Why this conversion matters in chemistry

Apothecary dosing in grains lingers in legacy pharmacy references — the 5-grain aspirin tablet (323.995 mg, rounded to 325 mg on a modern label), the historical 1/150-grain nitroglycerin sublingual at about 0.43 mg. The constant of 64.79891 mg per grain is exact through the international yard and pound agreement. Modern tablet-press records, USP compendial assays, and most drug labels run in milligrams. The conversion is mostly historical bookkeeping — translating an old prescription or formulary entry into the mg notation a current QC analyst would actually use.

Formula

mg = grains × 64.79891

Worked Examples

1 gr = 64.799 mg

One grain — the foundational apothecary mass unit, written in mg.

5 gr = 323.995 mg

A 5-grain aspirin dose — the historical strength, marketed today as 325 mg with a tableting tolerance built in.

0.5 gr = 32.399 mg

Half a grain — the low end of doses written in apothecary units.

10 gr = 647.989 mg

Ten grains — about the dose of a stronger pain-reliever tablet expressed in legacy units.

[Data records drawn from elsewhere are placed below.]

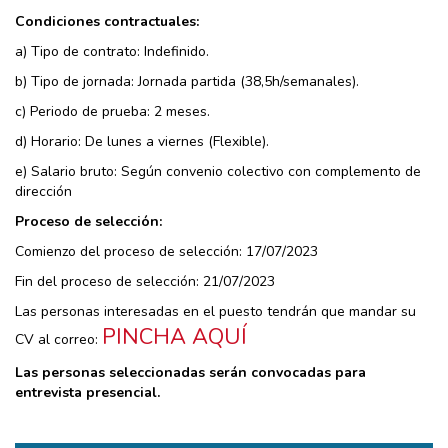
Condiciones contractuales:
a) Tipo de contrato: Indefinido.
b) Tipo de jornada: Jornada partida (38,5h/semanales).
c) Periodo de prueba: 2 meses.
d) Horario: De lunes a viernes (Flexible).
e) Salario bruto: Según convenio colectivo con complemento de
dirección
Proceso de selección:
Comienzo del proceso de selección: 17/07/2023
Fin del proceso de selección: 21/07/2023
Las personas interesadas en el puesto tendrán que mandar su
PINCHA AQUÍ
CV al correo:
Las personas seleccionadas serán convocadas para
entrevista presencial.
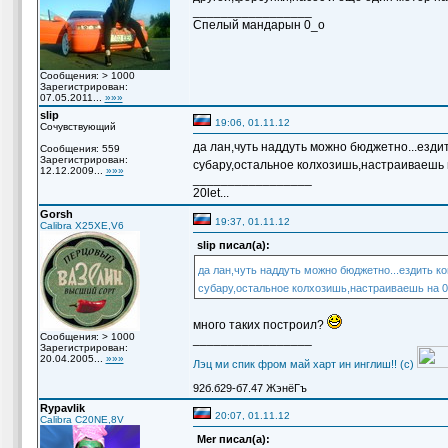
_________________
Спелый мандарын 0_о
Сообщения: > 1000
Зарегистрирован:
07.05.2011...
»»»
slip
19:06, 01.11.12
Сочувствующий
да лан,чуть наддуть можно бюджетно...ездит
Сообщения: 559
Зарегистрирован:
субару,остальное колхозишь,настраиваешь на
12.12.2009...
»»»
_________________
20let...
Gorsh
19:37, 01.11.12
Calibra X25XE,V6
slip писал(а):
да лан,чуть наддуть можно бюджетно...ездить ко
субару,остальное колхозишь,настраиваешь на 0,
много таких построил?
Сообщения: > 1000
_________________
Зарегистрирован:
20.04.2005...
»»»
Лэц ми спик фром май харт ин инглиш!! (с)
92б.б29-б7.47 ЖэнёГъ
Rypavlik
20:07, 01.11.12
Calibra C20NE,8V
Mer писал(а):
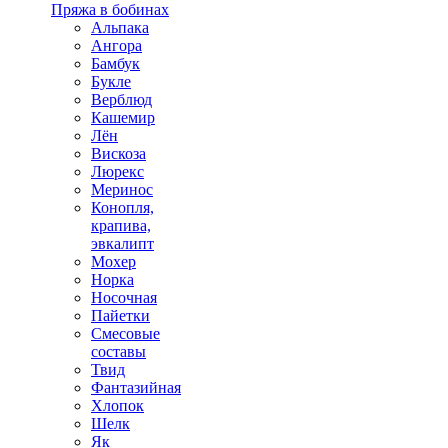
Пряжа в бобинах
Альпака
Ангора
Бамбук
Букле
Верблюд
Кашемир
Лён
Вискоза
Люрекс
Меринос
Конопля,
крапива,
эвкалипт
Мохер
Норка
Носочная
Пайетки
Смесовые
составы
Твид
Фантазийная
Хлопок
Шелк
Як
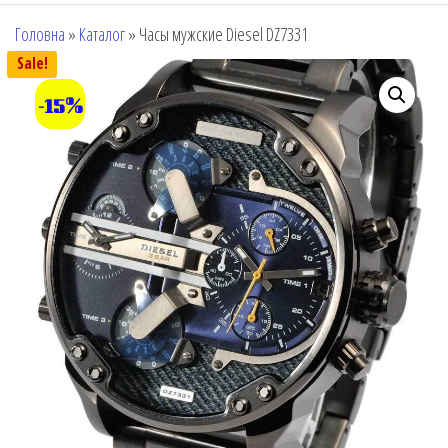
Головна
»
Каталог
»
Часы мужские Diesel DZ7331
Sale!
-15%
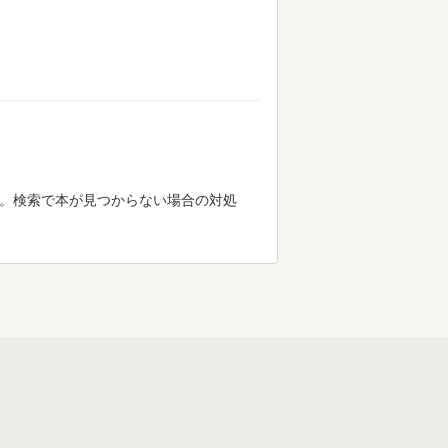
す。検索で本が見つからない場合の対処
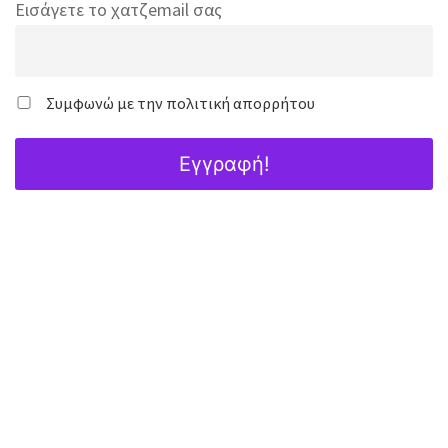
Εισάγετε το χατζemail σας
Συμφωνώ με την πολιτική απορρήτου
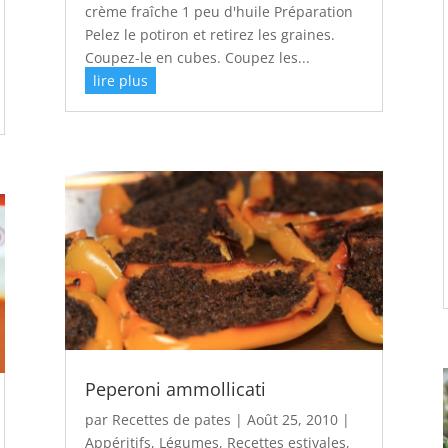
crème fraîche 1 peu d'huile Préparation
Pelez le potiron et retirez les graines.
Coupez-le en cubes. Coupez les...
lire plus
Peperoni ammollicati
par
Recettes de pates
|
Août 25, 2010
|
Appéritifs
,
Légumes
,
Recettes estivales
,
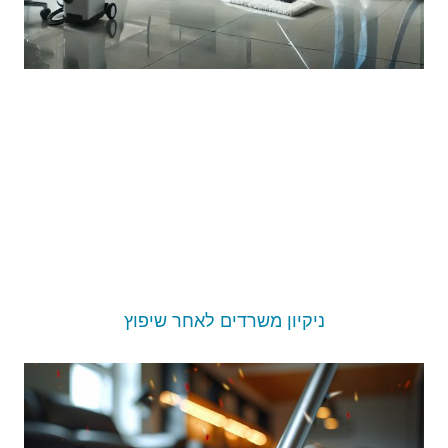
ניקיון משרדים לאחר שיפוץ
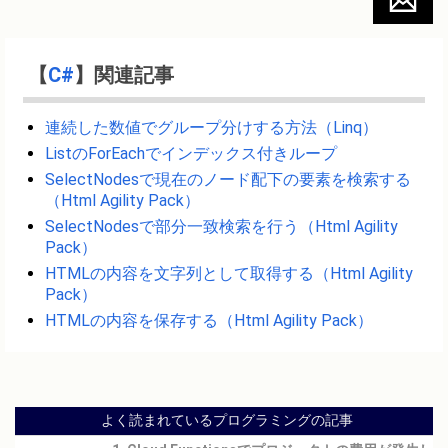
【
C#
】関連記事
連続した数値でグループ分けする方法（Linq）
ListのForEachでインデックス付きループ
SelectNodesで現在のノード配下の要素を検索する
（Html Agility Pack）
SelectNodesで部分一致検索を行う（Html Agility
Pack）
HTMLの内容を文字列として取得する（Html Agility
Pack）
HTMLの内容を保存する（Html Agility Pack）
よく読まれているプログラミングの記事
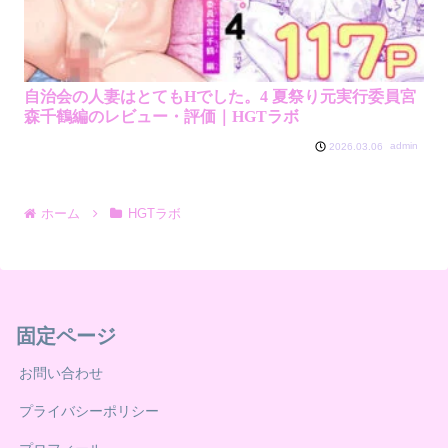
自治会の人妻はとてもHでした。4 夏祭り元実行委員宮
森千鶴編のレビュー・評価｜HGTラボ
admin
2026.03.06
ホーム
HGTラボ
固定ページ
お問い合わせ
プライバシーポリシー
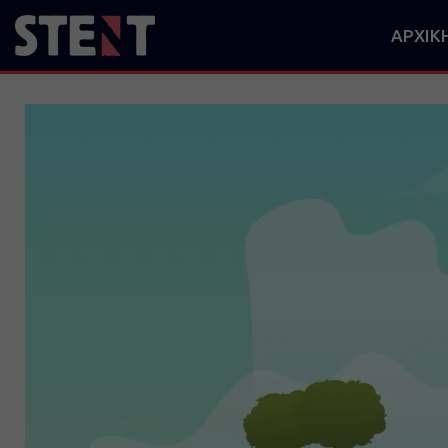
ΑΡΧΙΚ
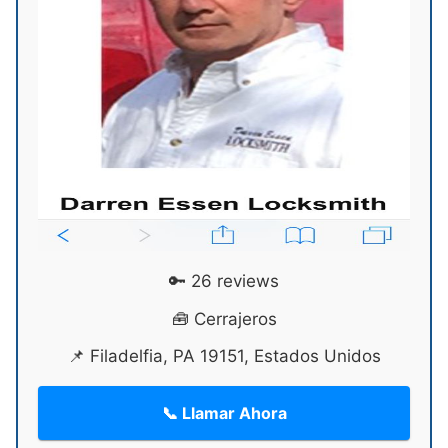
🔑 26 reviews
🧰 Cerrajeros
📌 Filadelfia, PA 19151, Estados Unidos
📞 Llamar Ahora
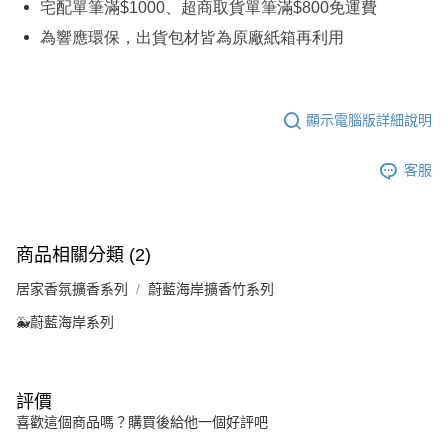
宅配單筆滿
$1000
、超商取貨單筆滿
$800
免運費
為響應環保，出貨包材皆為原廠紙箱再利用
顯示電腦版詳細說明
客服
商品相關分類 (2)
居家香氛擴香系列
蔚藍海岸擴香竹系列
🐳蔚藍海岸系列
評價
喜歡這個商品嗎？購買後給他一個好評吧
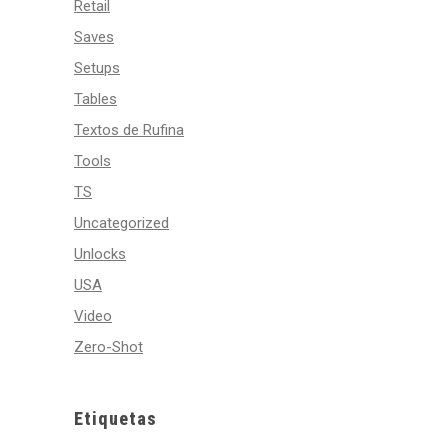
Retail
Saves
Setups
Tables
Textos de Rufina
Tools
TS
Uncategorized
Unlocks
USA
Video
Zero-Shot
Etiquetas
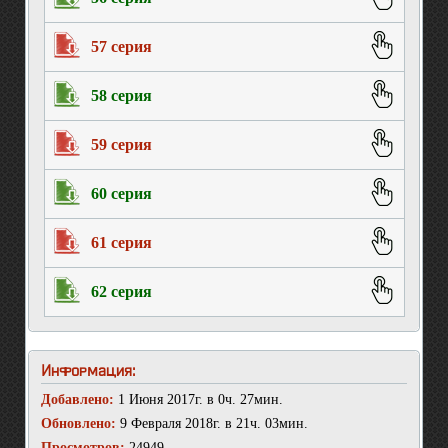
57 серия
58 серия
59 серия
60 серия
61 серия
62 серия
Информация:
Добавлено:
1 Июня 2017г. в 0ч. 27мин.
Обновлено:
9 Февраля 2018г. в 21ч. 03мин.
Просмотров:
24949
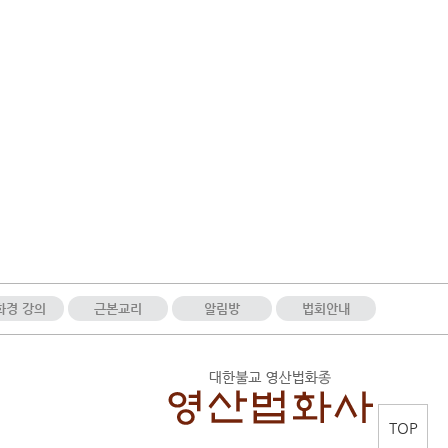
화경 강의
근본교리
알림방
법회안내
TOP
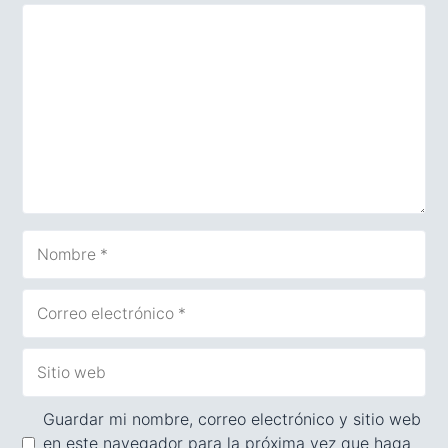
Comentario
Nombre
Correo
electrónico
Sitio
web
Guardar mi nombre, correo electrónico y sitio web
en este navegador para la próxima vez que haga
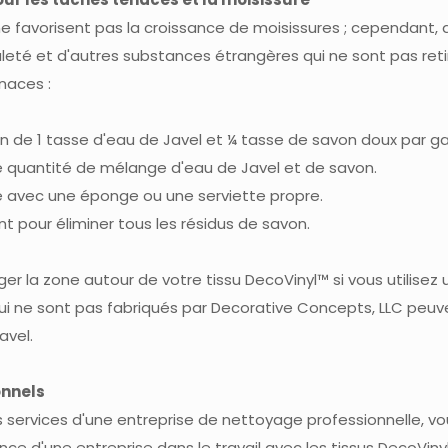
ne favorisent pas la croissance de moisissures ; cependant, 
aleté et d'autres substances étrangères qui ne sont pas reti
naces :
n de 1 tasse d'eau de Javel et ¼ tasse de savon doux par ga
e quantité de mélange d'eau de Javel et de savon.
avec une éponge ou une serviette propre.
pour éliminer tous les résidus de savon.
er la zone autour de votre tissu DecoVinyl™ si vous utilisez
 qui ne sont pas fabriqués par Decorative Concepts, LLC peuv
avel.
onnels
es services d'une entreprise de nettoyage professionnelle, v
ence d'une entreprise dans le travail avec les tissus DecoViny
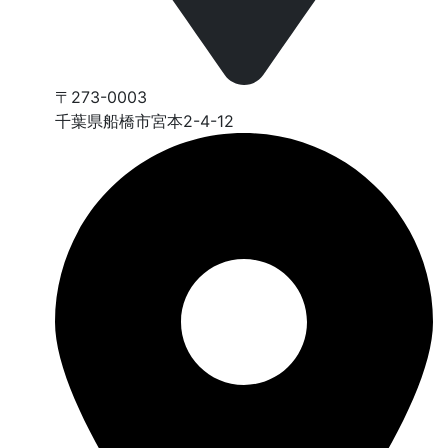
〒273-0003
千葉県船橋市宮本2-4-12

Frequently Asked Questions

How do I convert grains to milligrams?
Multiply by 64.79891. So 5 grains becomes 324 mg — the historical aspirin dose. The factor is exact through the international pound definition.
Why does the grain still appear?
Mostly in older pharmaceutical literature, formularies, and prescription archives. "Aspirin 5 gr" reads as a clean 325 mg modern dose. The grain also persists in propellant chemistry and small-arms ammunition specifications.
Where does the grain come from?
Originally the mass of a single cereal grain — wheat or barley. The modern legal definition pins it at exactly 64.79891 mg, rooted in the international yard and pound agreement of 1959.